▶ TO-DO ITEM:
Could you rewrite the material below with every instance of "series" changed to "data set", keeping everything else the same and leaving out the pictures?
*** SOURCE DATA ***
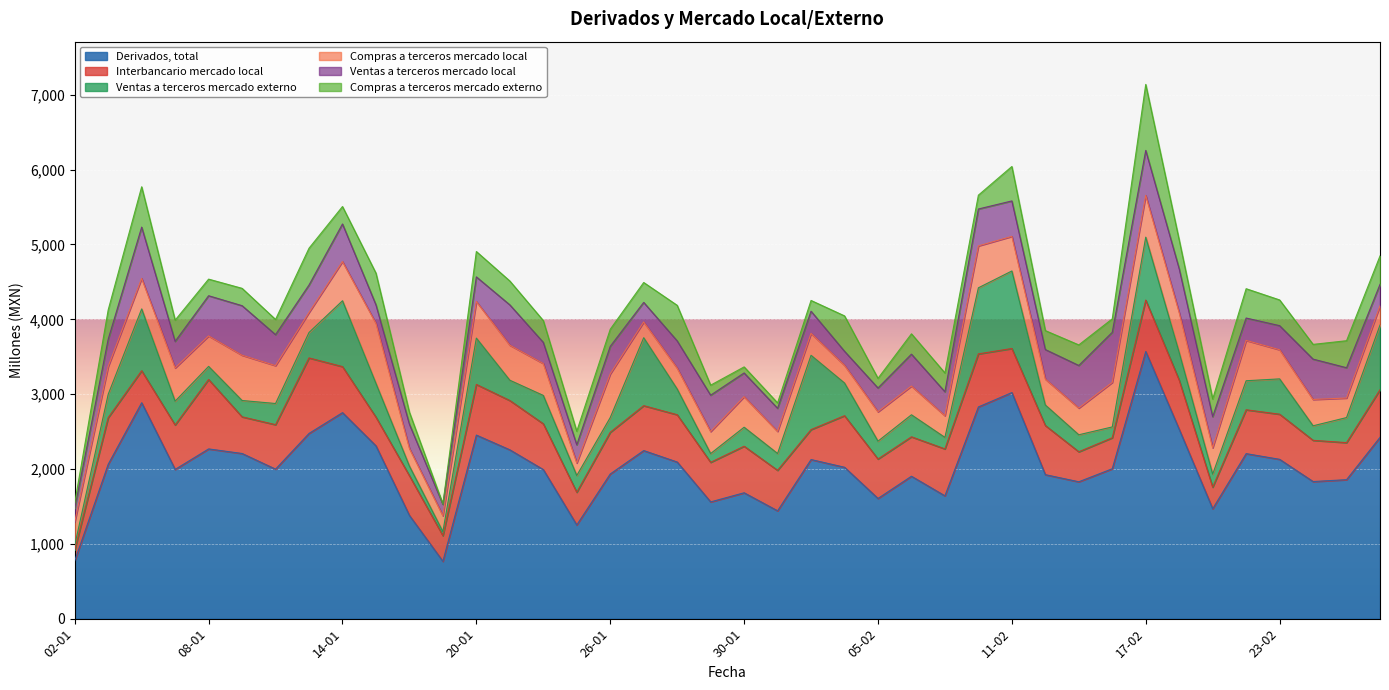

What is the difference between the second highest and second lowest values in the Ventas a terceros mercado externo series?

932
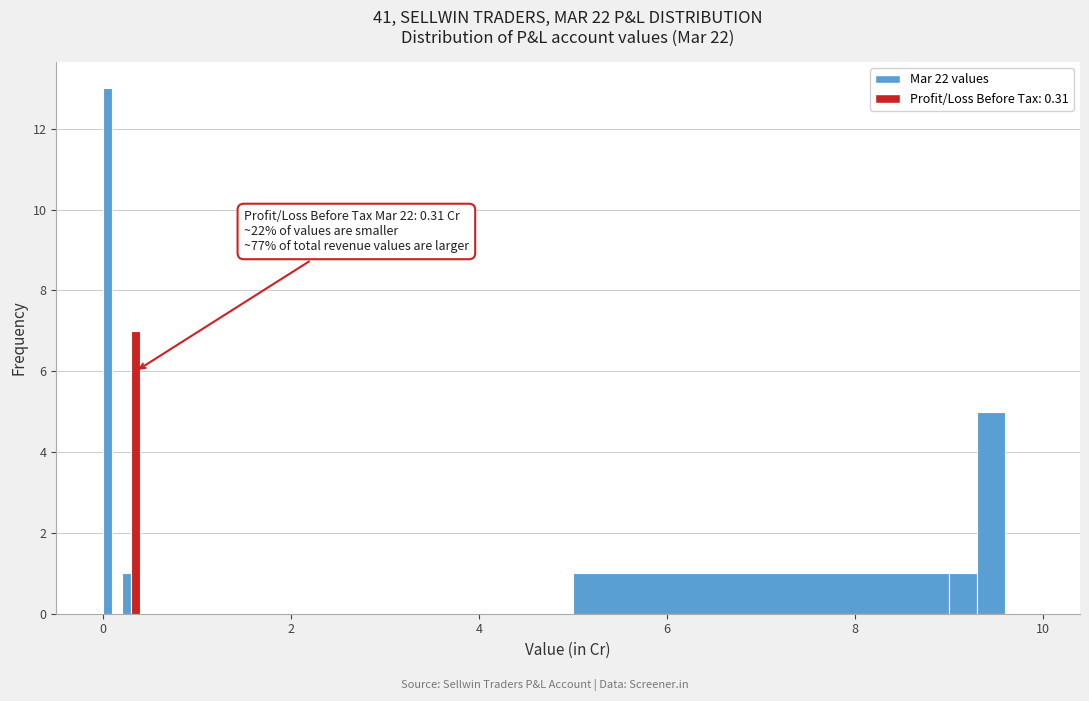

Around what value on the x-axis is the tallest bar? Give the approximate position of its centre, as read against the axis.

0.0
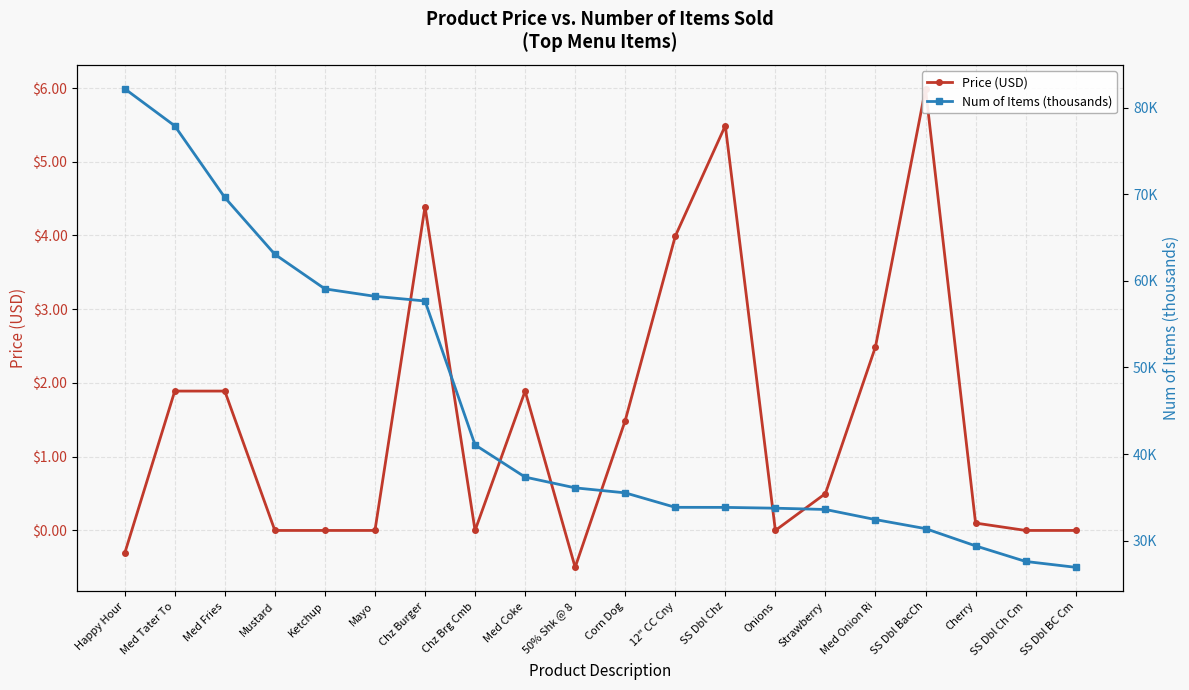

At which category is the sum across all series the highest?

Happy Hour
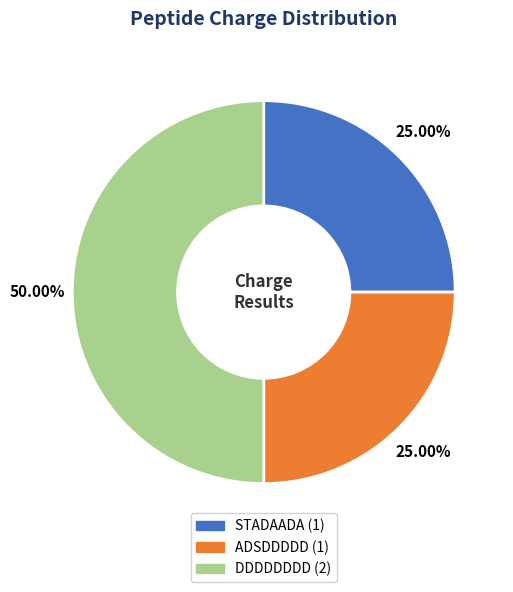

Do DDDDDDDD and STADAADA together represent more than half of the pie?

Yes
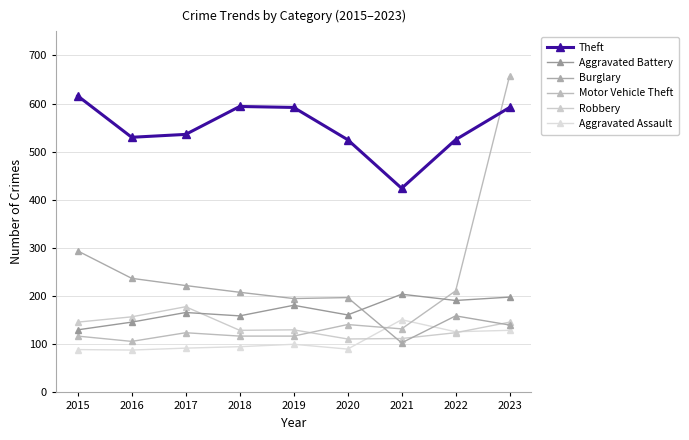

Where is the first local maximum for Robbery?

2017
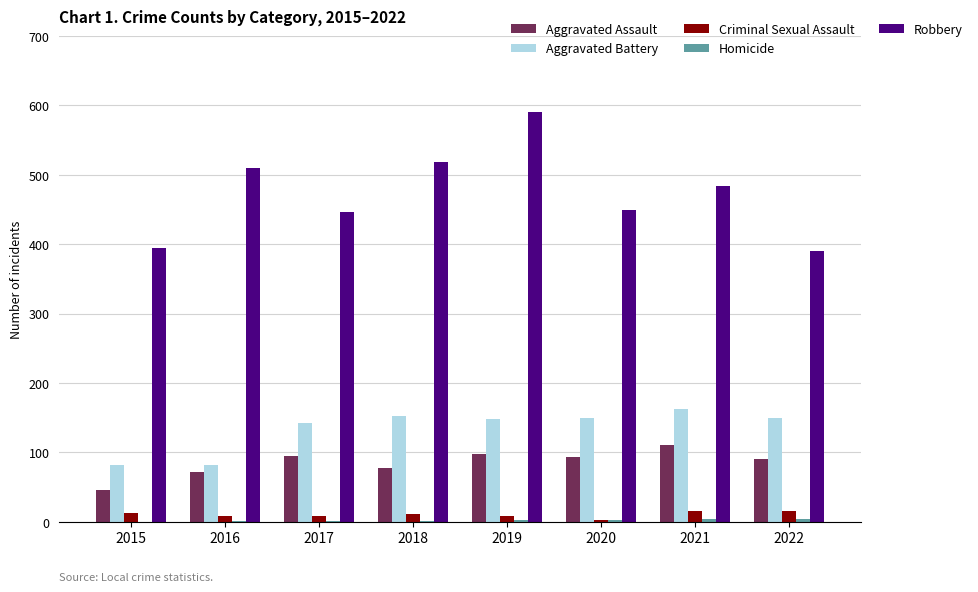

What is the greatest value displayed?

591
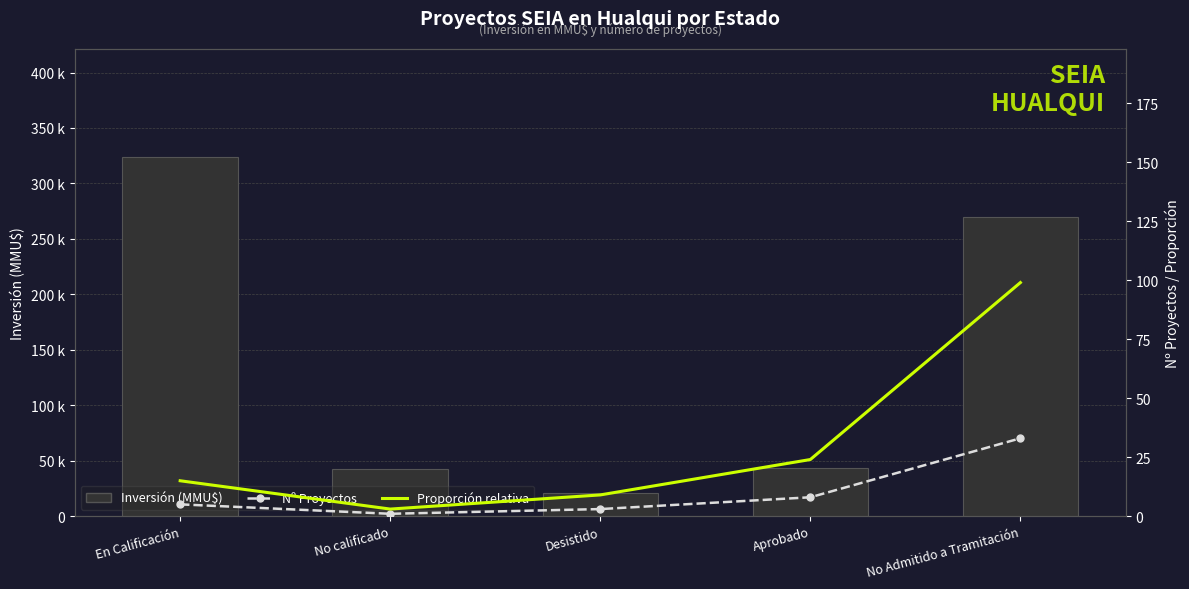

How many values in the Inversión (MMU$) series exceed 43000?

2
*** End of SOURCE DATA ***
▶ OUTPUT OF THE TASK:
What is the difference between the second highest and second lowest values in the Ventas a terceros mercado externo data set?

932

Around what value on the x-axis is the tallest bar? Give the approximate position of its centre, as read against the axis.

0.0

At which category is the sum across all data set the highest?

Happy Hour

Do DDDDDDDD and STADAADA together represent more than half of the pie?

Yes

Where is the first local maximum for Robbery?

2017

What is the greatest value displayed?

591

How many values in the Inversión (MMU$) data set exceed 43000?

2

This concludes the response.